I’ll make them a picture they can’t refuse, Francis said.
Respectively, they didn’t and they did.
While the summer box office has picked up recently with hits like “Inside Out 2” and “Deadpool & Wolverine,” two enormously expensive vanity projects from renowned directors have awkwardly limped along, provoking groans and shrugs across multiple continents: Kevin Costner’s “Horizon: An American Saga” and Francis Ford Coppola’s “Megalopolis.”
What were those bozos thinking? The beloved artists have willingly allowed themselves to become punchlines over pricey boondoggles.
Both debacles cost the famous directors as much as $100 million of their own money to make. And they’ve certainly made a splash — in the worst way possible.
This week, 85-year-old Coppola released a new movie trailer for his epic “Megalopolis,” a $120 million indulgence about the turbulent rebirth of a city that critics politely despised when it premiered in Cannes.
The clip includes quotes from reviews of his past work by the likes of Pauline Kael and John Simon to make the point that Coppola’s movies, like his wine, get better with age.
Trouble is all the quotes were made up, or clipped from pieces about other movies. You’ll be shocked to learn that most people quite liked “The Godfather” when it came out.
It’s the latest humiliation for “Megalopolis,” which Coppola has been tinkering with since 1977 and sold a piece of his wine business to fund.
After its rough bow in France, the ginormous indie even struggled to find distribution.
Its last chance at a second act is its North American premiere at the Toronto International Film Festival in two weeks. I’ll be there, pen in hand!

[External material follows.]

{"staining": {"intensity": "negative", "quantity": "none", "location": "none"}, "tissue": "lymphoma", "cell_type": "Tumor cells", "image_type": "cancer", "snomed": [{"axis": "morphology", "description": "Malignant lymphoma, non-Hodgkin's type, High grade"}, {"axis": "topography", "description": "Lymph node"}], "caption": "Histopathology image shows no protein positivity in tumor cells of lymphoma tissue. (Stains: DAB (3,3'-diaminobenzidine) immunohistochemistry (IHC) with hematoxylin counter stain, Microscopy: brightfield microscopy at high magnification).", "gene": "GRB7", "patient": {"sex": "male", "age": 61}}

Another shambolic waste of time, Costner’s “Horizon,” has already hit theaters. And flopped big-time.
The “Field of Dreams” actor, who infamously starred in “Waterworld,” apparently learned nothing from that early embarassment.
The 68-year-old left the massively popular “Yellowstone” and mortgaged his California estate to fund his $98 million project.
He conceived “Horizon” — which he wrote, directed and stars — as a sprawling, four-part Western; a “Game of Thrones” with wagons and scores of interconnected characters.
Whoops. “Chapter One” was torturous. Tumbleweeds rolled through my brain.
The unspeakably tedious film debuted in Cannes to indifference and derision. When it hit screens domestically, I gave it one star, saying “I could not fathom committing another 540 minutes of my time to this bloated ego trip.”
But Costner has unwavering belief in his vision, blurry though it may be.
“I did it without a thought,” he told Deadline. “It has thrown my accountant into a f—king conniption fit. But it’s my life, and I believe in the idea and the story.”
The audience, however did not. “Chapter One” grossed only $34 million, and the second entry’s August release date was scrapped as a result.
His last best hope is that the premiere of “Chapter 2” in Venice on Sept. 7 will go down better than the first.
Of course, you have to slightly admire that these men put their money where their mouth is in dogged pursuit of originality. Good for them.
But, no matter what Coppola’s bogus, it-gets-better movie trailer asserts, history will see these “passion projects” as foolish acts of arrogance. Nothing more.
Costner and Coppola, the year’s saddest double act.